— WHAT YOU ARE ASKED TO DO —
Apart from the images, reproduce every record word for word.

— RECORDS PROVIDED —
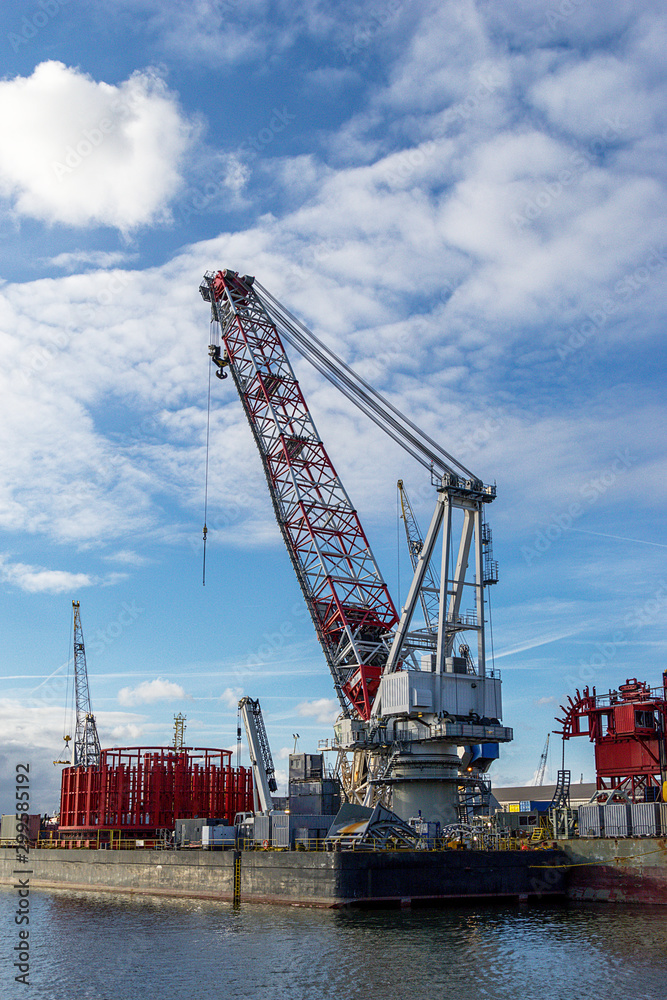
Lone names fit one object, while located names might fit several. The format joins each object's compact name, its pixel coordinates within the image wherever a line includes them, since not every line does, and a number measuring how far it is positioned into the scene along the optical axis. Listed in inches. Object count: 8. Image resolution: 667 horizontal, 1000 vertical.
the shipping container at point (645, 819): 2003.0
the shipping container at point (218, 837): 2372.0
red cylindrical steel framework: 3016.7
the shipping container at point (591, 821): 2106.3
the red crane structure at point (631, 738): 2268.7
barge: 1899.6
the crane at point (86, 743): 4849.9
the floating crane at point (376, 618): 2331.4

— EXERCISE ANSWER —
Lone names fit one object, while located names might fit several. The format joins each object's compact name, its pixel coordinates within the image wherever a line includes them, since not every line does, and a number measuring how far it is positioned into the scene along the optical axis. Listed in inches. Object count: 8. Image resolution: 667 horizontal, 1000 vertical.
the shipping container at point (645, 819): 2003.0
the shipping container at point (218, 837): 2372.0
red cylindrical steel framework: 3016.7
the shipping container at point (591, 821): 2106.3
the red crane structure at point (631, 738): 2268.7
barge: 1899.6
the crane at point (86, 743): 4849.9
the floating crane at point (376, 618): 2331.4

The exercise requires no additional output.